The impact study for the massive factory producing batteries for electric vehicles that could be built on the former army airport in Ln near Pilsen has not yet been completed. The region will probably commission it only after the investor’s decision, which is Volkswagen.
The automotive concern is still considering sites in Poland and Hungary. The verdict is likely to come at the end of the year. “We have no input data at all yet. We lack data on what the production will look like. We estimate that there will be four to five thousand employees. We need to know details about the content of the production, for example, what risk categories the jobs will fall into,” Plzeň governor, Špoták, outlined.
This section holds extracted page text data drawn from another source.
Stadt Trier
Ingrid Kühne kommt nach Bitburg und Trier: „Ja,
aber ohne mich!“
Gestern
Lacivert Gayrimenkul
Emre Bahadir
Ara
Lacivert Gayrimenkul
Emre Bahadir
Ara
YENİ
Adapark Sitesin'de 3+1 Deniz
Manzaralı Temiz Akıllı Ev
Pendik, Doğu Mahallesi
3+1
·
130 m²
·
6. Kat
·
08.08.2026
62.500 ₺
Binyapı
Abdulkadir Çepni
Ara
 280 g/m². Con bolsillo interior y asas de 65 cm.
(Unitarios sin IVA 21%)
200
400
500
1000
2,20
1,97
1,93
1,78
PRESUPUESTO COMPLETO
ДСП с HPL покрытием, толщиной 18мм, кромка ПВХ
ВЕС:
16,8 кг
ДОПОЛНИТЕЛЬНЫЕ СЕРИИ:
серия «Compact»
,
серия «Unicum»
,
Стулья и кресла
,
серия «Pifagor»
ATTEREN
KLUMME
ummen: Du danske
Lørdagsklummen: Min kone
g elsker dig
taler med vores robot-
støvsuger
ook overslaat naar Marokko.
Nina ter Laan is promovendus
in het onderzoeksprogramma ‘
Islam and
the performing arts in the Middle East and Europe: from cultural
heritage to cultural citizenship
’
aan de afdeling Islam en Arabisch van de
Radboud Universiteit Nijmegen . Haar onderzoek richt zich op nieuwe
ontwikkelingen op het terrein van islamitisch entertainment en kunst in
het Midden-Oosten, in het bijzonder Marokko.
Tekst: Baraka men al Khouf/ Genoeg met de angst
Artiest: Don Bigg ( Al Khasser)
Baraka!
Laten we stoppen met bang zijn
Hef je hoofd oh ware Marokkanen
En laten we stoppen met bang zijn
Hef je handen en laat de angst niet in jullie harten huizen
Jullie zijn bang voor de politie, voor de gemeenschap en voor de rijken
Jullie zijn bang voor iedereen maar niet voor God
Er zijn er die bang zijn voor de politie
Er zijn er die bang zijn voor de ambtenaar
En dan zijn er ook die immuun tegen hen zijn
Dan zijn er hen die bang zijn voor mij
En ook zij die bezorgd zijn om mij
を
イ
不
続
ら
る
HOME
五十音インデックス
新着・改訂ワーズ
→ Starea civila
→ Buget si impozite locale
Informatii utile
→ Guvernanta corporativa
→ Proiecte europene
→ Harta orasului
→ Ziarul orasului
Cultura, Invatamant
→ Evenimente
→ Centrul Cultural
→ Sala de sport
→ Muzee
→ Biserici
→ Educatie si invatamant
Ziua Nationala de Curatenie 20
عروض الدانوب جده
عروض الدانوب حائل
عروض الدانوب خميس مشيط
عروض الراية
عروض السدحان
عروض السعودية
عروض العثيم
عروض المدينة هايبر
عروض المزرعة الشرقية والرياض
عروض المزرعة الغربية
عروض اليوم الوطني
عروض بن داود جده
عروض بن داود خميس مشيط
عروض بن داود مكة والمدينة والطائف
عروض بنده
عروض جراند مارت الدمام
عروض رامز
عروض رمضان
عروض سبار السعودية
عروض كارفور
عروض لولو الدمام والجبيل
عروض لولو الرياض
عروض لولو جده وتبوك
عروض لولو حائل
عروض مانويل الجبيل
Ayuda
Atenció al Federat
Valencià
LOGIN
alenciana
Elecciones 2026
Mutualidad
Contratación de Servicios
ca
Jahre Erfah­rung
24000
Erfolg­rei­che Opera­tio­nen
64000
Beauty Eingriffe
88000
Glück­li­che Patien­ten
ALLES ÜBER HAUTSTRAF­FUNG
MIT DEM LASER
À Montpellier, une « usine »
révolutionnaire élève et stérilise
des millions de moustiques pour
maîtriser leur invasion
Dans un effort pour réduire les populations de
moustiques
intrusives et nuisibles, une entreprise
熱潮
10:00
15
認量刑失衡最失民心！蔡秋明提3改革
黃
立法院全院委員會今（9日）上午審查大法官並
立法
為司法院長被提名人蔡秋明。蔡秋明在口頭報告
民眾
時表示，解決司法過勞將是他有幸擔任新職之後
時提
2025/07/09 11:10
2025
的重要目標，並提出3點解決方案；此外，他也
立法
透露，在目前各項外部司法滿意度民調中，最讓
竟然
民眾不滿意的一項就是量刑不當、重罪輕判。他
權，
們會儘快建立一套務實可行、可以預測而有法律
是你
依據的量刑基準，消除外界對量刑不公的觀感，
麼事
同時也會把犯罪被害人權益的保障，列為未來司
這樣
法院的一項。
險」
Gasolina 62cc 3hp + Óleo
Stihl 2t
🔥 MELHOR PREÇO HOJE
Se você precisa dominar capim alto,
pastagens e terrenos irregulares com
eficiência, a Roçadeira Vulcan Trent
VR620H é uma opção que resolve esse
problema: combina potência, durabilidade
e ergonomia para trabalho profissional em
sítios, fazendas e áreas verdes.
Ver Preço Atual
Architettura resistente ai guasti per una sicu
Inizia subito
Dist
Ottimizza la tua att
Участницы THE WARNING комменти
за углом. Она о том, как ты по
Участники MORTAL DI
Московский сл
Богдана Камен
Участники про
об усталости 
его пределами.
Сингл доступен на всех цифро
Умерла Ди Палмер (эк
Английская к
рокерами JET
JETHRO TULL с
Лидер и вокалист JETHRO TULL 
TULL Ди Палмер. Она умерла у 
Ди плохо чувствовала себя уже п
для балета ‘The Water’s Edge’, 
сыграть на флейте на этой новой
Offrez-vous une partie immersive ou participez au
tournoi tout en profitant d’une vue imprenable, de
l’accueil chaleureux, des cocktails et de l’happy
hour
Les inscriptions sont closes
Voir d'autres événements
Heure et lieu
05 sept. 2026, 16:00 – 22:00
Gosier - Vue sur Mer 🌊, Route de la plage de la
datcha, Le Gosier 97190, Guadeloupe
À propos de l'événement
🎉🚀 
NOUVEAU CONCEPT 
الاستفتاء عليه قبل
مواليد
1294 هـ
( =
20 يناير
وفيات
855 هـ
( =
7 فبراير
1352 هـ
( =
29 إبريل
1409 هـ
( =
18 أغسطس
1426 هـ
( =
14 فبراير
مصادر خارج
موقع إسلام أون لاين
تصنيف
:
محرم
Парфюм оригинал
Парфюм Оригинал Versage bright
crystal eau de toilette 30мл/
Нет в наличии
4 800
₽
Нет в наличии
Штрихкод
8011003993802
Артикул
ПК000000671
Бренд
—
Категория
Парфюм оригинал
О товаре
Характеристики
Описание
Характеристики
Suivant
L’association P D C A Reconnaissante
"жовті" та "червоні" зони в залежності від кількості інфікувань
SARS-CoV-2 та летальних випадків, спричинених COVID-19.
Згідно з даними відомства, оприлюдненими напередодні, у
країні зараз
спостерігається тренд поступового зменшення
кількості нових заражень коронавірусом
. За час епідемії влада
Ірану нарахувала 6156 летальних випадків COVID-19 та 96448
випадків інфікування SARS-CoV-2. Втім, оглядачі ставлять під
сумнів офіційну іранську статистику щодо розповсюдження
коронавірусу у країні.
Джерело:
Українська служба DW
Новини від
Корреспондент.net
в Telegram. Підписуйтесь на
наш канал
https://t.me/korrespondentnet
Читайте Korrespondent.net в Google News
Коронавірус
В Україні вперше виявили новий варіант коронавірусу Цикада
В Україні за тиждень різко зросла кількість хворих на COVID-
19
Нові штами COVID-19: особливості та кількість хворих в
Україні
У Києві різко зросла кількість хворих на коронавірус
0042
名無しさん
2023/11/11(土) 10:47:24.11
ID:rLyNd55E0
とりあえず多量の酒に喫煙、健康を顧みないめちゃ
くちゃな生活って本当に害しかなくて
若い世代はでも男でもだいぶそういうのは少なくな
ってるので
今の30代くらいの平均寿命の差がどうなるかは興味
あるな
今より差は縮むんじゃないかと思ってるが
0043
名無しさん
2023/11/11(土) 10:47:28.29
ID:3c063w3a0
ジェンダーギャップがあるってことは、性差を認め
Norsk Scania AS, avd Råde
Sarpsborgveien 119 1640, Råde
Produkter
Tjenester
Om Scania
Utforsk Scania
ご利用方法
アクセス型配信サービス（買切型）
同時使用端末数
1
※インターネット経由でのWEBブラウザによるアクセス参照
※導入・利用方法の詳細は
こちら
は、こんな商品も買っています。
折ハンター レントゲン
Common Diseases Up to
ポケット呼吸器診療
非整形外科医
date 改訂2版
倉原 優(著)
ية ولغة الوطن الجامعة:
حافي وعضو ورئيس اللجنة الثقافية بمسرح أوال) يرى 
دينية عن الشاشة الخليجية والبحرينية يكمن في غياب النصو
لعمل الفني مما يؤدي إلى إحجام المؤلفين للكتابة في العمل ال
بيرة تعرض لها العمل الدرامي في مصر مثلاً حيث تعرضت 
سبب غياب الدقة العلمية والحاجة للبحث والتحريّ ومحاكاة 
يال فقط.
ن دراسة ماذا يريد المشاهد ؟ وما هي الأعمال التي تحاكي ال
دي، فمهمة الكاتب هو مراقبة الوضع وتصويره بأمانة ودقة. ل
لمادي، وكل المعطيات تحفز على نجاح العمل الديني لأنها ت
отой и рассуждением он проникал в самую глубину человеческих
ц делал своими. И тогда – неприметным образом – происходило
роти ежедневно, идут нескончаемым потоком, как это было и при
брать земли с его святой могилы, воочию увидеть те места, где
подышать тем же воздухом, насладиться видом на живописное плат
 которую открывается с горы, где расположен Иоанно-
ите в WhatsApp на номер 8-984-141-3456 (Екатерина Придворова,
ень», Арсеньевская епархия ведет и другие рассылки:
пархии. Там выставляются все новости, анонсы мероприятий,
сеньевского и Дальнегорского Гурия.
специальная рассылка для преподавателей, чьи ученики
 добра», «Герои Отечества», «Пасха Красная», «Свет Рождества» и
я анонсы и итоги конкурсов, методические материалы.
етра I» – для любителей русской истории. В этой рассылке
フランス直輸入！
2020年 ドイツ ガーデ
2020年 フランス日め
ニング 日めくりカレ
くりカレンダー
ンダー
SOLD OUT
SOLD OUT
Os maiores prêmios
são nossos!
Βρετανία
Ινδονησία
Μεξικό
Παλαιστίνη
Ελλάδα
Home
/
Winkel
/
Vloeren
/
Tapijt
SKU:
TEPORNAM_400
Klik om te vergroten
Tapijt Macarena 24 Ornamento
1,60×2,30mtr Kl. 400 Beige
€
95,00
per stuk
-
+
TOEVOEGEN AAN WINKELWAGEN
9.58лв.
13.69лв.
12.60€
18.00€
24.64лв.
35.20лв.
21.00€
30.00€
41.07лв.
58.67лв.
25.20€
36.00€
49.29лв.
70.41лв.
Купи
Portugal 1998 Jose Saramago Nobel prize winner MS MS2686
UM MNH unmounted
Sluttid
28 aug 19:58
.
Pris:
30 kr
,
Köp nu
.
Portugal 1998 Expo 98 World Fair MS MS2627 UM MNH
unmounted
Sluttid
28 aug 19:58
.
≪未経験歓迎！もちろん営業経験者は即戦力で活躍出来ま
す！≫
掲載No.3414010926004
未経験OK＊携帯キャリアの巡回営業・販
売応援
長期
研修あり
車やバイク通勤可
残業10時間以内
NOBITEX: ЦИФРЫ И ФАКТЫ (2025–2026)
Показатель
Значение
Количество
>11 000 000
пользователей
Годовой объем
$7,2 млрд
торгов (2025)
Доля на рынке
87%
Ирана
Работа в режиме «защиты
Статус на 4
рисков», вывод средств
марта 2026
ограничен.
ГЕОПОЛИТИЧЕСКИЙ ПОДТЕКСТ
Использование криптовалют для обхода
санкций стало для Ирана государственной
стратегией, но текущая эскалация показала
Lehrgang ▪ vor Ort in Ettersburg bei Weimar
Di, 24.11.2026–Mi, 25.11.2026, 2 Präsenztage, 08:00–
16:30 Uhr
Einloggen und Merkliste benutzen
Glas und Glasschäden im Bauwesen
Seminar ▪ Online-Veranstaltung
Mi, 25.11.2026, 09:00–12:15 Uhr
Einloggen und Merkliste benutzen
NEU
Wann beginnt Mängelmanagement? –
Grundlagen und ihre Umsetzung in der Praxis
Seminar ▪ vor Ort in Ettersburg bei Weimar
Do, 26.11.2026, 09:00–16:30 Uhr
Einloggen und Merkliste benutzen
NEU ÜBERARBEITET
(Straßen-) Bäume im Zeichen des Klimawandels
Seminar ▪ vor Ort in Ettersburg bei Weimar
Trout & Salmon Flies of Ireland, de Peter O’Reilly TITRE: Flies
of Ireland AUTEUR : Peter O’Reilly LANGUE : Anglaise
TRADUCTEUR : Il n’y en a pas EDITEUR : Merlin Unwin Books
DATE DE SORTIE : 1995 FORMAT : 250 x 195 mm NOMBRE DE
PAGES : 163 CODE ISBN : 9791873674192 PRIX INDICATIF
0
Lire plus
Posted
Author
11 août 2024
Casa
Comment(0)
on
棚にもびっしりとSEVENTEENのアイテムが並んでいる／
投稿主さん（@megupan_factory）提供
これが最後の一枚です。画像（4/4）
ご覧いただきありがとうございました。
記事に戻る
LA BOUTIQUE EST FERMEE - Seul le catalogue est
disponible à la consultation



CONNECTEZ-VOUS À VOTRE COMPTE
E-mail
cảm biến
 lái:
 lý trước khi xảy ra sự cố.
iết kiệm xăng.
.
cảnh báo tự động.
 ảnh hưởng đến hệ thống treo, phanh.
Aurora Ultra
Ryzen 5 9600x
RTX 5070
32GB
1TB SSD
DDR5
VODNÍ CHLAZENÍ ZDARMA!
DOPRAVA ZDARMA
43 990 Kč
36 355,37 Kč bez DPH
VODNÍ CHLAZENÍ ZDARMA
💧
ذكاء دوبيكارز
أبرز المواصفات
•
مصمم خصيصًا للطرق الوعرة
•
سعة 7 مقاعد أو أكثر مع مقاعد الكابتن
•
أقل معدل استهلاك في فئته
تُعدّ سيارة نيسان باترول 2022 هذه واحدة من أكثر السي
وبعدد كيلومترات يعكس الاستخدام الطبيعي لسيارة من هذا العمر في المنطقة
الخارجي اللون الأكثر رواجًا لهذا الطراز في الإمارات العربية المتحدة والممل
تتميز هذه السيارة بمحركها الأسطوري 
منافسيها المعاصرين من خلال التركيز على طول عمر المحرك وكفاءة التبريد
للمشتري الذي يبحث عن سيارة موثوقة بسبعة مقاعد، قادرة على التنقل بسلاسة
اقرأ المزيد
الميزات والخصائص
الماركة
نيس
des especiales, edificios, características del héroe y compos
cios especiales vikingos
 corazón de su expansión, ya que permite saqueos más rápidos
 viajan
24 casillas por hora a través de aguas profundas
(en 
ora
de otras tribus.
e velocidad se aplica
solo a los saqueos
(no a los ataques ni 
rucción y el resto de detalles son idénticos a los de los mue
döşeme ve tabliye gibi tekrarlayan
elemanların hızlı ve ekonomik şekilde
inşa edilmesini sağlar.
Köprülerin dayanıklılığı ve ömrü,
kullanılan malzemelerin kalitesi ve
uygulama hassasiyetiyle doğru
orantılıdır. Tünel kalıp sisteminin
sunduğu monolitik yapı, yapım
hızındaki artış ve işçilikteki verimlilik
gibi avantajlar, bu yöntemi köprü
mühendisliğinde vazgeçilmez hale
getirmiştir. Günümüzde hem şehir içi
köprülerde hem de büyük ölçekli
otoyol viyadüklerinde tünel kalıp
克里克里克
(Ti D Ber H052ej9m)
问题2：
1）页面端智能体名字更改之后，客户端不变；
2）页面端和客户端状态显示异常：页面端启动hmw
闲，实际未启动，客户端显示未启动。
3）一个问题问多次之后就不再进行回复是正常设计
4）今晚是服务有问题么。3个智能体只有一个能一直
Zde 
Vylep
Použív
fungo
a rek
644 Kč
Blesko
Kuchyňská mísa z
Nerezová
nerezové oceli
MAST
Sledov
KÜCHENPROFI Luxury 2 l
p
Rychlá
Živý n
According to the government, the construction of the gigafactory is a crucial investment for the Czech Republic; the project will cost around CZK 120 billion.
“To date, we have not received any documents from the Ministry of Industry and Trade. We assume that they will wait for Volkswagen’s decision, whether it is positive or negative. I understand that the ministry will not invest in an impact study if the industrial zone is not in the Czech Republic after all,” the governor added.
Vojtěch Srnka, a spokesman for the Ministry of Industry and Trade (MIT), wrote on Monday that they are ready to provide the necessary data to the region’s representatives in the coming days.
The document is to assess how the giant factory will affect transportation, the environment, housing, education, and the social system. The mayors of the surrounding communities have been calling for this document for many months. They have not yet been forthcoming.
“We officially made this demand on the first of June. Originally, the study could have been used to answer whether the territory could even sustain such a project and whether it could afford it. This will no longer be dealt with. The time has been missed. It is a great pity,” said Martin Sobotka, the mayor of Dobřany (Aktivní Dobřany).
Bernard: It won’t work without an agreement with the municipalities
In his opinion, it is essential that a quality document is created that includes all the affected municipalities, defines all the impacts, and sets out compensation.
Josef Bernard (STAN), the regional deputy for environment and agriculture, added that the central finger on the trigger is still held by the municipalities that own part of the land at the airport. “If there is no agreement with the municipalities, the project will not happen,” he pointed out.
He also said he believes in robust legal systems, regulations, and permitting processes that will not allow abuse. Hynek Brom, government commissioner and project coordinator for MIT, said some time ago that the impact study is not a condition for the concern. “Government resolutions are key,” he said.